The Bonner Bridge was expected to have a thirty-year lifespan. The bridge handled about 2 million cars per year, and the state DOT ranked it a 4 on a scale of 1 to 100, with 100 being the safest.

In October 1990, a dredge collided with the bridge during a storm, causing severe damage to several of the spans. While isolated, Hatteras Island could only be accessed by boat or plane for many weeks while emergency construction was underway to replace its only highway link to the mainland.

The Federal Highway Administration approved the plan to replace the bridge over Oregon Inlet that connects with Pea Island and lies within the Cape Hatteras National Seashore. It would be longer and curve farther inland and was expected to cost approximately $1.3 billion and be completed by 2014, although it was likely to be later. On July 26, 2011, NCDOT awarded a $215.8 million contract to replace the bridge. In September 2013 the last of the legal obstacles were handled after a judge ruled in favor of the new bridge to be constructed. Construction was set to begin in early 2013 but was halted once again after an appeal was filed by the SELC. The new bridge was then to open to traffic in spring 2015 and the majority of the existing bridge was to be demolished (a portion will remain as a fishing pier).

On December 3, 2013, NCDOT closed the bridge due to immediate safety concerns. Routine sonar scanning of the bridge identified scouring concerns, or areas where too much sand has eroded from the support structure of the bridge. "Closing the Bonner Bridge is necessary to keep all travelers safe, but we know it will have a devastating effect on the people who live along and visit the Outer Banks," said NCDOT Secretary Tony Tata. "We will work to safely reopen this vital lifeline quickly, and hope to be able to begin construction on a new bridge as soon as possible." Until it was safe to reopen, The NCDOT Ferry Division provided emergency support to move cars and trucks across the Pamlico Sound between Rodanthe and Stumpy Point. After sand was dredged to support some of its pilings, the bridge reopened to traffic on December 15, 2013.

On December 16, 2015, crews from Cape Hatteras Electric Cooperative began moving underground electric cables, which were subsequently attached to the old Bonner Bridge, that connected Hatteras Island to the cooperative's power supplier Dominion North Carolina Power. This was done in order for construction of the new bridge to begin and signaled the beginning of the bridge construction process.

==Marc Basnight Bridge==

The official groundbreaking for construction of the new bridge was held on March 8, 2016. The project cost $252 million and the new bridge was expected to open in February 2019.

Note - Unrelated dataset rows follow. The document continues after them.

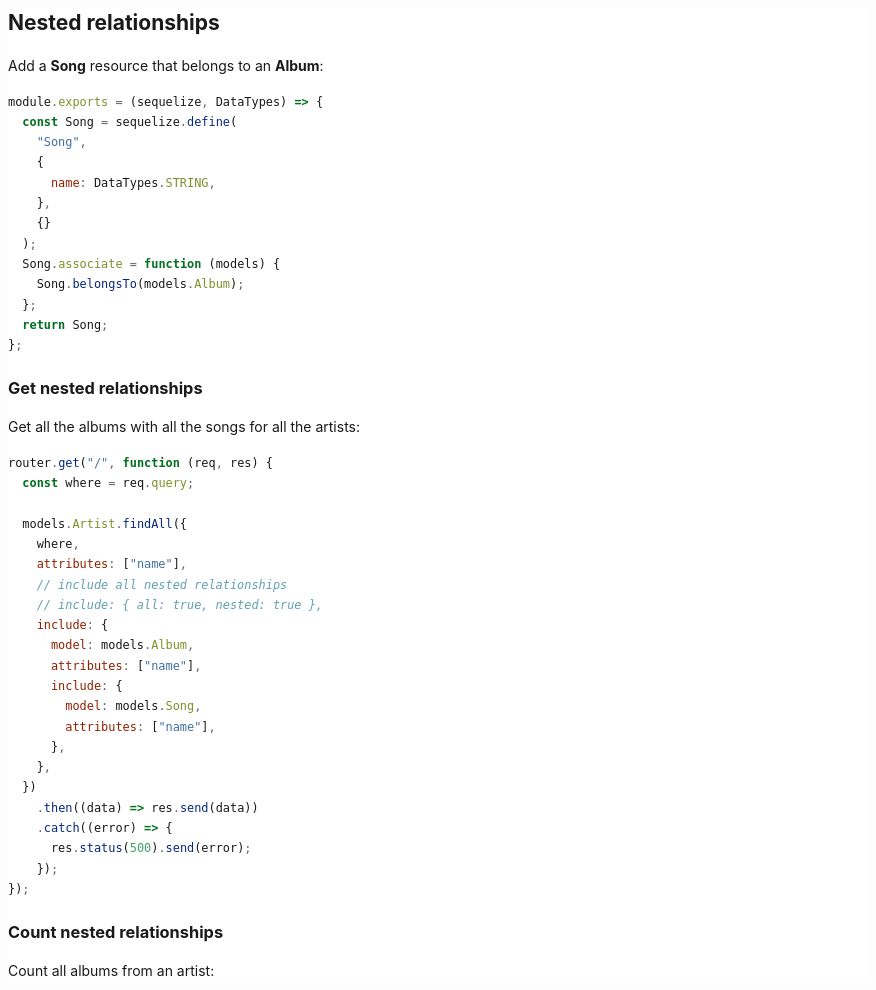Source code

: ## Nested relationships

Add a **Song** resource that belongs to an **Album**:

```javascript
module.exports = (sequelize, DataTypes) => {
  const Song = sequelize.define(
    "Song",
    {
      name: DataTypes.STRING,
    },
    {}
  );
  Song.associate = function (models) {
    Song.belongsTo(models.Album);
  };
  return Song;
};
```

### Get nested relationships

Get all the albums with all the songs for all the artists:

```js
router.get("/", function (req, res) {
  const where = req.query;

  models.Artist.findAll({
    where,
    attributes: ["name"],
    // include all nested relationships
    // include: { all: true, nested: true },
    include: {
      model: models.Album,
      attributes: ["name"],
      include: {
        model: models.Song,
        attributes: ["name"],
      },
    },
  })
    .then((data) => res.send(data))
    .catch((error) => {
      res.status(500).send(error);
    });
});
```

### Count nested relationships

Count all albums from an artist:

A crew working on the bridge on July 27, 2017, severed a transmission line owned by Cape Hatteras Electric Cooperative and caused a widespread blackout on both Hatteras and Ocracoke islands. 50,000 tourists had to be evacuated until power was restored August 3, 2017.

The 2.8 mi bridge opened February 25, 2019. On March 7, 2019, state board of transportation voted to name the new bridge for Marc Basnight despite the fact that during its three-year construction it had already become widely known as the New Bonner Bridge and had been repeatedly referred to as such in news articles. The decision to name the new bridge for Basnight was controversial and was opposed by many residents of Hatteras Island who wanted it to be named for Bonner. A dedication ceremony for the new bridge was held on April 2, 2019 with NC Governor Roy Cooper as the keynote speaker.

The bridge received the Deep Foundation Institute’s Outstanding Project Award in 2019 due to the bridge's innovative foundation, designed to withstand extreme bridge scour.